Sunday, November 11, 2007

A Train Too Far

SARAJEVO: Another day, another post. Hopefully I'll finish this one. We started the day in Mostar and then hopped onto a train at 7:50. The train station in Mostar is perhaps the most dilapidated I have ever seen. Only three or four trains pass through it every day. When we emerged on the wrong platform a station offical directed us to the correct one. When we tried to walk back down the stairs the correct way he dismissed us with: "Just walk across the tracks, it's okay." I mean this train station is so useless that, in a town that was so utterly devastated by the Balkan conflicts neither the Serbs, Croats or Muslims saw any point in blowing it up.

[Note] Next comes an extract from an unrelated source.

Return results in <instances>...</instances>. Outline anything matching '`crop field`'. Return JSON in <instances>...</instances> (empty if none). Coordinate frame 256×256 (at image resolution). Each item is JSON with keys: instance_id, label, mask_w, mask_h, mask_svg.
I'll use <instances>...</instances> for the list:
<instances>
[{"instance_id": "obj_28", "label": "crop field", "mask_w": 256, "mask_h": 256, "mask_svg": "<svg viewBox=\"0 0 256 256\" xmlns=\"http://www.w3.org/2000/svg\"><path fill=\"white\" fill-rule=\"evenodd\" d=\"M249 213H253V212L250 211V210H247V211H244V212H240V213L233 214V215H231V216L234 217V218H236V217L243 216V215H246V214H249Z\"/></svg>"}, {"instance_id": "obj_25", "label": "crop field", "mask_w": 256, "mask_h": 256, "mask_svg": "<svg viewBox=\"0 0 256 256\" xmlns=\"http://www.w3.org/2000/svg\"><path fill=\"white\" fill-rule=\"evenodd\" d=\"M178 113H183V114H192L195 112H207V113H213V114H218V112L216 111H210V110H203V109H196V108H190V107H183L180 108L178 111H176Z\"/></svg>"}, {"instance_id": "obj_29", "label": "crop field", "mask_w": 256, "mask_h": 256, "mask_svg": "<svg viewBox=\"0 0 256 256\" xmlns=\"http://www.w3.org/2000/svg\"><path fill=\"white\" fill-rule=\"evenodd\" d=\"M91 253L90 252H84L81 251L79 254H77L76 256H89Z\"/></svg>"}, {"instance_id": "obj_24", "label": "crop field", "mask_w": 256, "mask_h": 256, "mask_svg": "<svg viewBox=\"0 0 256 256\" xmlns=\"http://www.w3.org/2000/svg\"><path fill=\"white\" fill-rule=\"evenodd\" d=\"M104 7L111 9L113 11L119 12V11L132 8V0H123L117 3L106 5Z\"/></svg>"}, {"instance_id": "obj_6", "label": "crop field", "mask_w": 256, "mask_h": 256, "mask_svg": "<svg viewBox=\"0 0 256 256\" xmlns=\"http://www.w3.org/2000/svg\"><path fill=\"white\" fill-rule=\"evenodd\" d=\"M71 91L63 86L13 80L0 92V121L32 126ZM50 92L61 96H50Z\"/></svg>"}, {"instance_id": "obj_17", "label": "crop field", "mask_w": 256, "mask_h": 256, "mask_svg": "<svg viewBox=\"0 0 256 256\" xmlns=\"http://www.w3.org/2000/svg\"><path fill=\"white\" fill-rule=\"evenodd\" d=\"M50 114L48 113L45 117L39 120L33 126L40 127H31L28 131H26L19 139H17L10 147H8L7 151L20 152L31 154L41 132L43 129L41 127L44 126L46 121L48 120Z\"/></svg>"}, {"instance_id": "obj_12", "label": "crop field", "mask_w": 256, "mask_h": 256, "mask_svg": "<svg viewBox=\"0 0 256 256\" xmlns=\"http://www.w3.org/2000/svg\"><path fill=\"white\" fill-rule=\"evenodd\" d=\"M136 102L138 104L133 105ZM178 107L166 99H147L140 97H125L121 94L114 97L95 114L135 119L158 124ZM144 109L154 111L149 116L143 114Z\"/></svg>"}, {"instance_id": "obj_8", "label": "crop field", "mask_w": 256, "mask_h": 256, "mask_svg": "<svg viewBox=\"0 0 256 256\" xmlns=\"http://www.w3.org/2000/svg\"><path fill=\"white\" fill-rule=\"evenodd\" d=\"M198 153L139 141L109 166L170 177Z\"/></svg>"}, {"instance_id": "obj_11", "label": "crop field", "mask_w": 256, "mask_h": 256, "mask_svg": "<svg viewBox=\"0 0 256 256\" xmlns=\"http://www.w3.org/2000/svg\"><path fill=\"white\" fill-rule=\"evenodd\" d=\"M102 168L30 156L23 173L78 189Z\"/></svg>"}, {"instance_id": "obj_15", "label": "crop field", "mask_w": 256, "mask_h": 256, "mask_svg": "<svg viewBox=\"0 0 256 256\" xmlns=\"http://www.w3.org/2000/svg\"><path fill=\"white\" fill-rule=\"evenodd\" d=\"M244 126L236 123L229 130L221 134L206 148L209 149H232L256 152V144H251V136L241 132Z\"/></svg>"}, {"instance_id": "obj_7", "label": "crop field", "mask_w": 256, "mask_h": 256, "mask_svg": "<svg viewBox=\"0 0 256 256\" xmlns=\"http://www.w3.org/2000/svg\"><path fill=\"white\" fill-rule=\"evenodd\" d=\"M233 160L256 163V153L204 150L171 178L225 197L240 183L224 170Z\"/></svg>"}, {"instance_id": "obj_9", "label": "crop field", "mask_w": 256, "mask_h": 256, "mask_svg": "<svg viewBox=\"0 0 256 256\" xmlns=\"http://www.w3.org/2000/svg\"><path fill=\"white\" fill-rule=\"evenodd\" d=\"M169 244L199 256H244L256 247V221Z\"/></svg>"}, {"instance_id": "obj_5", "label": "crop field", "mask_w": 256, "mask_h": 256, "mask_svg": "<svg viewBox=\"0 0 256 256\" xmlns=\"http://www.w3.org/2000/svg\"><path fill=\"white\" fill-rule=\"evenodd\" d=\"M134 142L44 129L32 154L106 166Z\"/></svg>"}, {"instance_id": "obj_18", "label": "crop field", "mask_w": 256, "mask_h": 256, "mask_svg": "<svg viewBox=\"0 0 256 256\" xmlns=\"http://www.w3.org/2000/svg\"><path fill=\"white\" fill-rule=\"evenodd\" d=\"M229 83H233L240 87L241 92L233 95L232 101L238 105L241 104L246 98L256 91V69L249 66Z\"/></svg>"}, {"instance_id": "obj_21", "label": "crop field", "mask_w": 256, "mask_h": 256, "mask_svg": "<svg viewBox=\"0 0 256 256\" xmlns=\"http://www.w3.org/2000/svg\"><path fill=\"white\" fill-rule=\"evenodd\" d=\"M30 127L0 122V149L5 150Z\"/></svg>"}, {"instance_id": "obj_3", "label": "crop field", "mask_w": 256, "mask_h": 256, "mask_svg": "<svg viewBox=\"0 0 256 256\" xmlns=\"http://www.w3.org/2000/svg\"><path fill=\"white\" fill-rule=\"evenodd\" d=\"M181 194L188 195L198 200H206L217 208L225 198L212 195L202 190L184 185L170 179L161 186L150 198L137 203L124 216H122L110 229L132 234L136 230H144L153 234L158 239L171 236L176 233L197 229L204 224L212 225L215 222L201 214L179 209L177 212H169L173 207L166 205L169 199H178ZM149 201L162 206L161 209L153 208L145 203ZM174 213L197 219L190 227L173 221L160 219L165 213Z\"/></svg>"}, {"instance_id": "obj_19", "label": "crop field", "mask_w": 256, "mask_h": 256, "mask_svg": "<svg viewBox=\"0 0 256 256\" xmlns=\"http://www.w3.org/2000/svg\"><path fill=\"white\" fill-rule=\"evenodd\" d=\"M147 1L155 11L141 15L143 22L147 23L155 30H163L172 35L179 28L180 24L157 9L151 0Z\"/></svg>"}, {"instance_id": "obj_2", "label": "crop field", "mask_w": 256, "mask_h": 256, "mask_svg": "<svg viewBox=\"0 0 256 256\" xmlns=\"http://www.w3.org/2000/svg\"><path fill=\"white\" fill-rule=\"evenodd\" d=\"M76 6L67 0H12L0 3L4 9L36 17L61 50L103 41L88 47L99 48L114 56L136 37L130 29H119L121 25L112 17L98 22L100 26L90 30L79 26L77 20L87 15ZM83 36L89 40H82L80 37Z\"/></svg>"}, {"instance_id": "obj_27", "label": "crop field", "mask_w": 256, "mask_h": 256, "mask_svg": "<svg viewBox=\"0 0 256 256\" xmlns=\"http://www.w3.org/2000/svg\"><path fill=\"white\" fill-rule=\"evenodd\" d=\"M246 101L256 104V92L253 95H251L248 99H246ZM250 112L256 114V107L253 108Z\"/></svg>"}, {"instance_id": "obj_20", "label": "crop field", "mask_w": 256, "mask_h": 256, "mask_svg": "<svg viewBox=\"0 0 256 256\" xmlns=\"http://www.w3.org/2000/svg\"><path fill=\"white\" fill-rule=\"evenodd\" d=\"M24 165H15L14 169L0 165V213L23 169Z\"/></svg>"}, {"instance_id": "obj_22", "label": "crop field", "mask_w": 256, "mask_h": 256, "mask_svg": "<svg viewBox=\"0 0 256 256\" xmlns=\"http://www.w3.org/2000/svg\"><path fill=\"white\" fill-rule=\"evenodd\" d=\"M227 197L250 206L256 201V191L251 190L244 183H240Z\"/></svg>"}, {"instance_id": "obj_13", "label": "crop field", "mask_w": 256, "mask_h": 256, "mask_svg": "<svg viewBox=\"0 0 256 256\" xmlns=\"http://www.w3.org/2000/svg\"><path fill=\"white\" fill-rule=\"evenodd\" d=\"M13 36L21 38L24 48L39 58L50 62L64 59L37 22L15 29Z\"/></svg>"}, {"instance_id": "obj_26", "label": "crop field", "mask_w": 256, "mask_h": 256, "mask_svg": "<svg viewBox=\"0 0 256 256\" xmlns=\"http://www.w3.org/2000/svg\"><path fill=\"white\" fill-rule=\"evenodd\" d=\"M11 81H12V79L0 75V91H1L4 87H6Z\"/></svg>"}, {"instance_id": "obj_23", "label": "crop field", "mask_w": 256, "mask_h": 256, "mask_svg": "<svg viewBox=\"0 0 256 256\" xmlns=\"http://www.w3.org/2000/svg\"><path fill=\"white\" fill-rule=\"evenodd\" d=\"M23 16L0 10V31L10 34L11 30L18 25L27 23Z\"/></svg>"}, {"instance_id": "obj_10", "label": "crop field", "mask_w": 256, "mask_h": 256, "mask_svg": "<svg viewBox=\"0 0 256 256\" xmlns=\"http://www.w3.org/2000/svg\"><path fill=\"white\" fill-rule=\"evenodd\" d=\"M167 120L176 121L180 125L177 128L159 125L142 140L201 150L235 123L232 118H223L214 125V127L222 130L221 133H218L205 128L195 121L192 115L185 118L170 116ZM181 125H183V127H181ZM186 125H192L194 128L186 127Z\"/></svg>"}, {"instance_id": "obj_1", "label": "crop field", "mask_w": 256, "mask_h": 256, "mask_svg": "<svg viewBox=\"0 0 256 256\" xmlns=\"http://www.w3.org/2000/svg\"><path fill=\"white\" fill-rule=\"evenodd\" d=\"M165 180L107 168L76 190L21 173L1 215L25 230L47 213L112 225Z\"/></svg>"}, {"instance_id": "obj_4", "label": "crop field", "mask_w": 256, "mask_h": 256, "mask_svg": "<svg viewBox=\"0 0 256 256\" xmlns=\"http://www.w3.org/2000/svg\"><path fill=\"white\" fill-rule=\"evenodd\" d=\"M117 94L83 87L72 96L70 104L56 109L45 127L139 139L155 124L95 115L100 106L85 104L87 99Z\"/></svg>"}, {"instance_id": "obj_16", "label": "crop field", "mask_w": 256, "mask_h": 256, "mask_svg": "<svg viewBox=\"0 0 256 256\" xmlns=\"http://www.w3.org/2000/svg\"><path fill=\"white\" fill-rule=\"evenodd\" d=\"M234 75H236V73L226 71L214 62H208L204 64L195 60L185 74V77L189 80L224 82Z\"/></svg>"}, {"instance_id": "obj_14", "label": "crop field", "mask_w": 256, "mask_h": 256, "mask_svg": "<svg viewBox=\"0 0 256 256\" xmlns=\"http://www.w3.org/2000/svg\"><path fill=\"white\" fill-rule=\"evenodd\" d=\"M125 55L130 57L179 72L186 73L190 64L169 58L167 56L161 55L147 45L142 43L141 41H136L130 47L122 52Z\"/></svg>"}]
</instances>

The train itself comes highly recommended in the LP. It starts out winding along beside an emerald river, dramatic, semi-barren hills threatening to dwarf it on either side. Every so often you pass a mixture of semi-rustic houses, abandoned cars, bombed out buildings and entire abandoned towns that really give some meaning to the term ethnic cleansing.

Rising towards the snow capped mountains in the distance, the train then winds it way up, around and through various mountains towards the capital. The villages grow ever more rural while occasionally the train thunders across a viaduct and all the ground seems to disappear from beneath you. Farmers tend to their work, while various animals graze in their fields. We even saw a cow skinned, trussed up and being gutted by a group of men in a field. The whole thing seems like an impoverished Switzerland. (Not that I've ever visited!)

Finally a vast, impromptu second hand car market, various abandoned factories and the endless procession of bullet marked buildings and bombed in rooves signals your arrival in Sarajevo. And after all that, the train station is almost as bad as the one in Mostar.